──────── Data extracts ────────

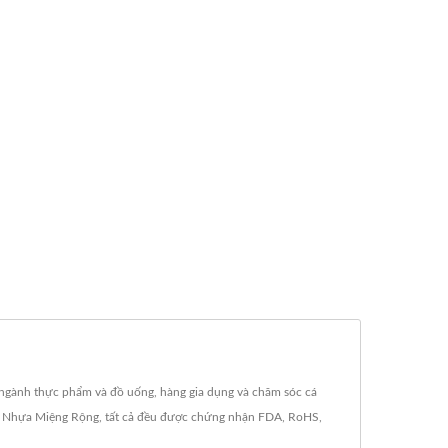
ngành thực phẩm và đồ uống, hàng gia dụng và chăm sóc cá
Hũ Nhựa Miệng Rộng, tất cả đều được chứng nhận FDA, RoHS,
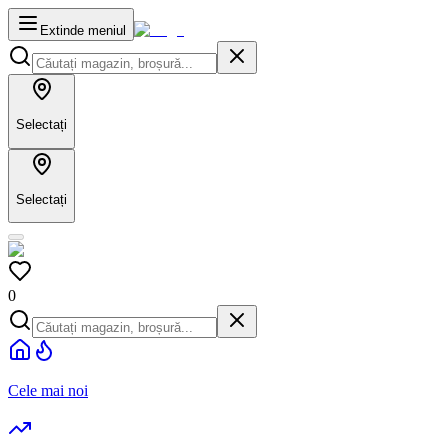
Extinde meniul
Selectați
Selectați
0
Cele mai noi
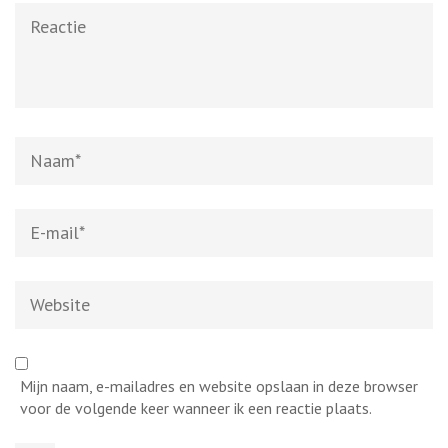
Reactie
Naam
*
E-
mail
*
Website
Mijn naam, e-mailadres en website opslaan in deze browser
voor de volgende keer wanneer ik een reactie plaats.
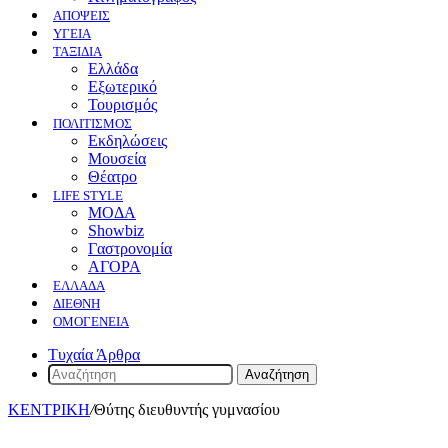
ΑΠΟΨΕΙΣ
ΥΓΕΙΑ
ΤΑΞΙΔΙΑ
Ελλάδα
Εξωτερικό
Τουρισμός
ΠΟΛΙΤΙΣΜΟΣ
Eκδηλώσεις
Mουσεία
Θέατρο
LIFE STYLE
ΜΟΔΑ
Showbiz
Γαστρονομία
ΑΓΟΡΑ
ΕΛΛΆΔΑ
ΔΙΕΘΝΉ
ΟΜΟΓΈΝΕΙΑ
Τυχαία Άρθρα
Αναζήτηση
ΚΕΝΤΡΙΚΗ
/
Θύτης διευθυντής γυμνασίου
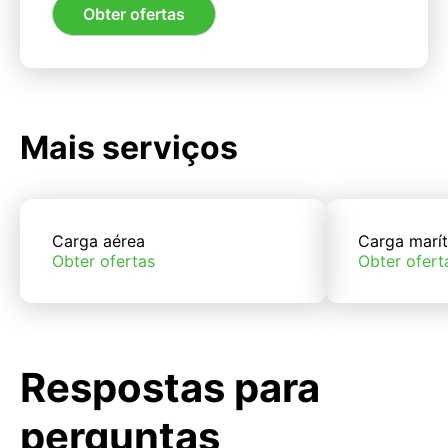
Obter ofertas
Mais serviços
Carga aérea
Carga marí
Obter ofertas
Obter ofert
Respostas para
perguntas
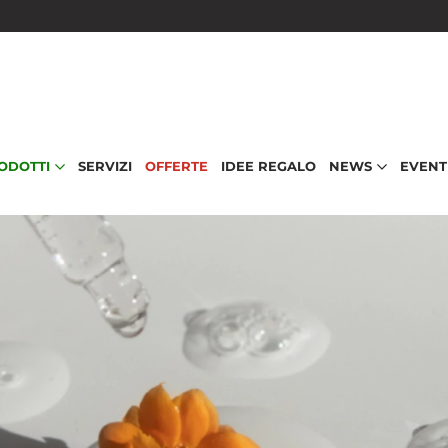
RODOTTI
SERVIZI
OFFERTE
IDEE REGALO
NEWS
EVENT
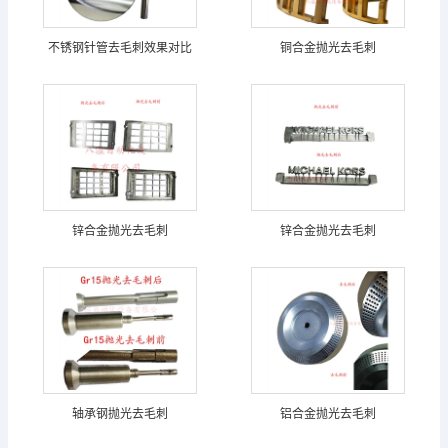
不锈钢针管去毛刺效果对比
铜合金抛光去毛刺
锌合金抛光去毛刺
锌合金抛光去毛刺
轴承钢抛光去毛刺
铝合金抛光去毛刺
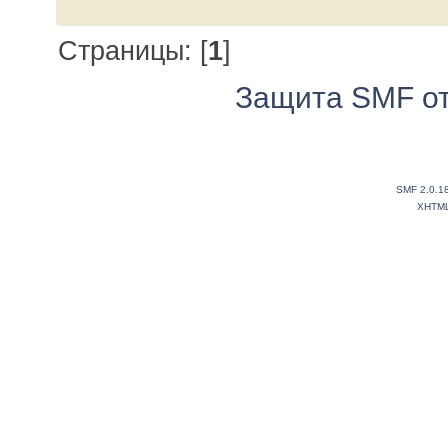
Страницы: [
1
]
Защита SMF от
SMF 2.0.1
XHTM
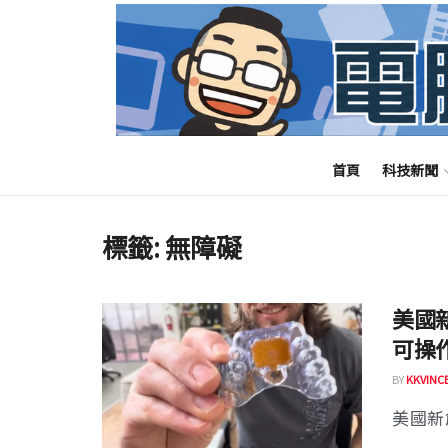
首頁
科技新聞
標籤:
無障礙
美國
可操
BY
KKVINC
美國新創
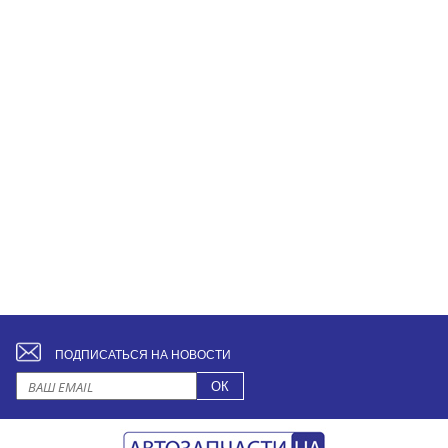
ПОДПИСАТЬСЯ НА НОВОСТИ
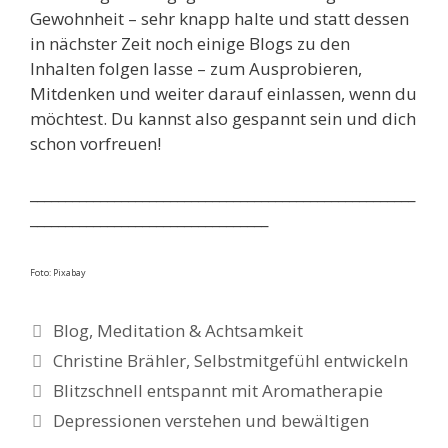
Gewohnheit – sehr knapp halte und statt dessen
in nächster Zeit noch einige Blogs zu den
Inhalten folgen lasse – zum Ausprobieren,
Mitdenken und weiter darauf einlassen, wenn du
möchtest. Du kannst also gespannt sein und dich
schon vorfreuen!
_______________________________________________________
__________________________________
Foto: Pixabay
Kategorien
Blog
,
Meditation & Achtsamkeit
Schlagwörter
Christine Brähler
,
Selbstmitgefühl entwickeln
Blitzschnell entspannt mit Aromatherapie
Depressionen verstehen und bewältigen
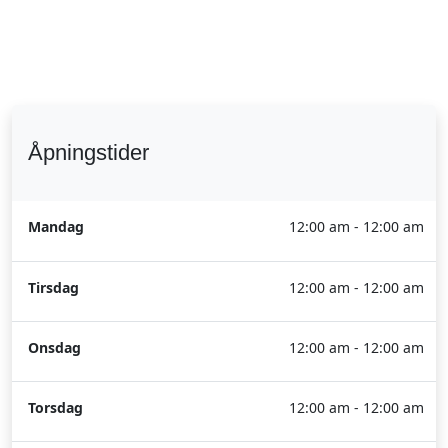
Åpningstider
Mandag
12:00 am - 12:00 am
Tirsdag
12:00 am - 12:00 am
Onsdag
12:00 am - 12:00 am
Torsdag
12:00 am - 12:00 am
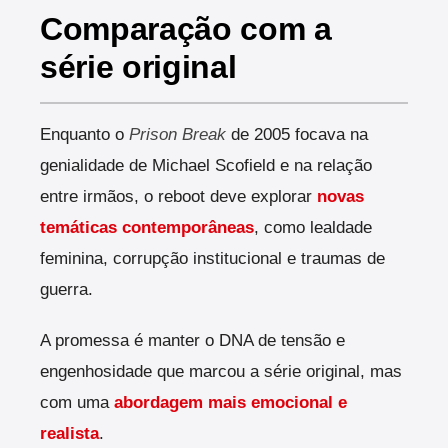
Comparação com a
série original
Enquanto o
Prison Break
de 2005 focava na
genialidade de Michael Scofield e na relação
entre irmãos, o reboot deve explorar
novas
temáticas contemporâneas
, como lealdade
feminina, corrupção institucional e traumas de
guerra.
A promessa é manter o DNA de tensão e
engenhosidade que marcou a série original, mas
com uma
abordagem mais emocional e
realista
.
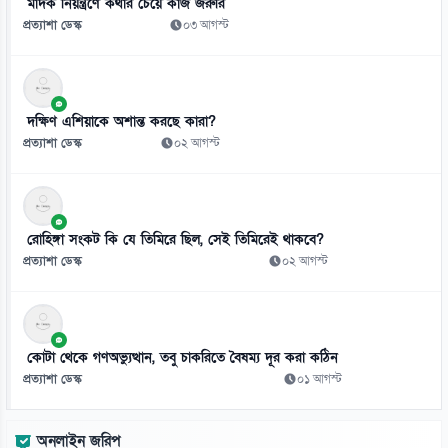
মাদক নিয়ন্ত্রণে কথার চেয়ে কাজ জরুরি
প্রত্যাশা ডেস্ক
০৩ আগস্ট
দক্ষিণ এশিয়াকে অশান্ত করছে কারা?
প্রত্যাশা ডেস্ক
০২ আগস্ট
রোহিঙ্গা সংকট কি যে তিমিরে ছিল, সেই তিমিরেই থাকবে?
প্রত্যাশা ডেস্ক
০২ আগস্ট
কোটা থেকে গণঅভ্যুত্থান, তবু চাকরিতে বৈষম্য দূর করা কঠিন
প্রত্যাশা ডেস্ক
০১ আগস্ট
অনলাইন জরিপ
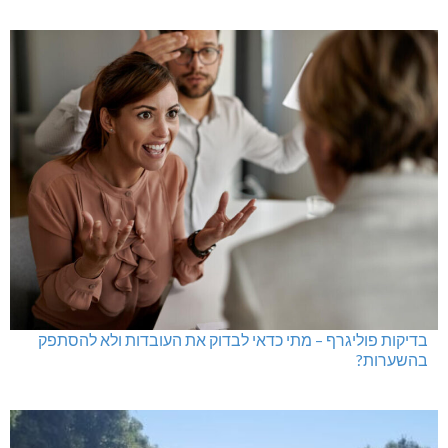
בדיקות פוליגרף – מתי כדאי לבדוק את העובדות ולא להסתפק
בהשערות?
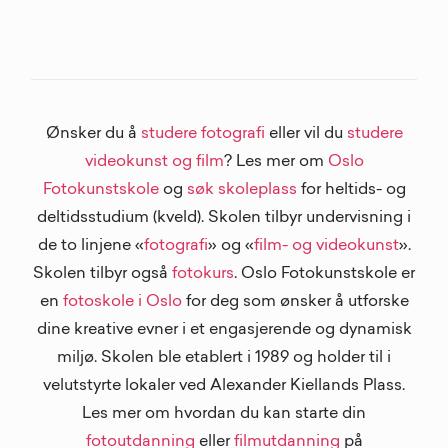
Ønsker du å
studere fotografi
eller vil du
studere
videokunst og film
? Les mer om
Oslo
Fotokunstskole
og
søk skoleplass
for heltids- og
deltidsstudium (kveld). Skolen tilbyr undervisning i
de to linjene «
fotografi
» og «
film- og videokunst
».
Skolen tilbyr også
fotokurs
. Oslo Fotokunstskole er
en
fotoskole i Oslo
for deg som ønsker å utforske
dine kreative evner i et engasjerende og dynamisk
miljø. Skolen ble etablert i 1989 og holder til i
velutstyrte lokaler ved Alexander Kiellands Plass.
Les mer om hvordan du kan starte din
fotoutdanning
eller
filmutdanning
på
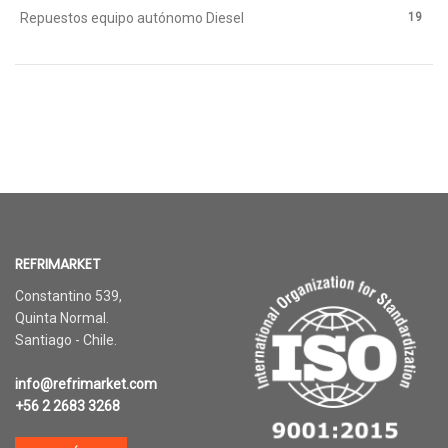
19
Repuestos equipo autónomo Diesel
REFRIMARKET
Constantino 539,
Quinta Normal.
Santiago - Chile.
info@refrimarket.com
+56 2 2683 3268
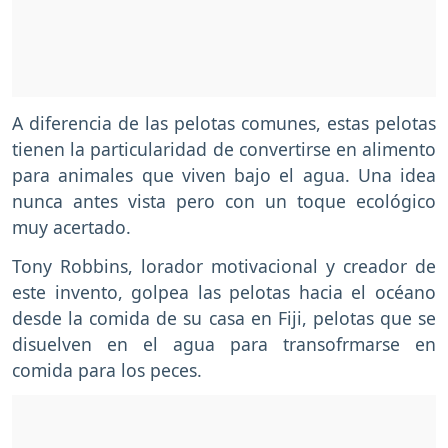
A diferencia de las pelotas comunes, estas pelotas
tienen la particularidad de convertirse en alimento
para animales que viven bajo el agua. Una idea
nunca antes vista pero con un toque ecológico
muy acertado.
Tony Robbins, lorador motivacional y creador de
este invento, golpea las pelotas hacia el océano
desde la comida de su casa en Fiji, pelotas que se
disuelven en el agua para transofrmarse en
comida para los peces.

────────

**Instructions for the task**
Please transcribe exactly the part of the records that opens with the line containing "genialidade de Michael Scofield e na relação" and closes with the line containing "অনলাইন জরিপ", both ends included, and leave out the pictures.

**Result**
genialidade de Michael Scofield e na relação
entre irmãos, o reboot deve explorar
novas
temáticas contemporâneas
, como lealdade
feminina, corrupção institucional e traumas de
guerra.
A promessa é manter o DNA de tensão e
engenhosidade que marcou a série original, mas
com uma
abordagem mais emocional e
realista
.
মাদক নিয়ন্ত্রণে কথার চেয়ে কাজ জরুরি
প্রত্যাশা ডেস্ক
০৩ আগস্ট
দক্ষিণ এশিয়াকে অশান্ত করছে কারা?
প্রত্যাশা ডেস্ক
০২ আগস্ট
রোহিঙ্গা সংকট কি যে তিমিরে ছিল, সেই তিমিরেই থাকবে?
প্রত্যাশা ডেস্ক
০২ আগস্ট
কোটা থেকে গণঅভ্যুত্থান, তবু চাকরিতে বৈষম্য দূর করা কঠিন
প্রত্যাশা ডেস্ক
০১ আগস্ট
অনলাইন জরিপ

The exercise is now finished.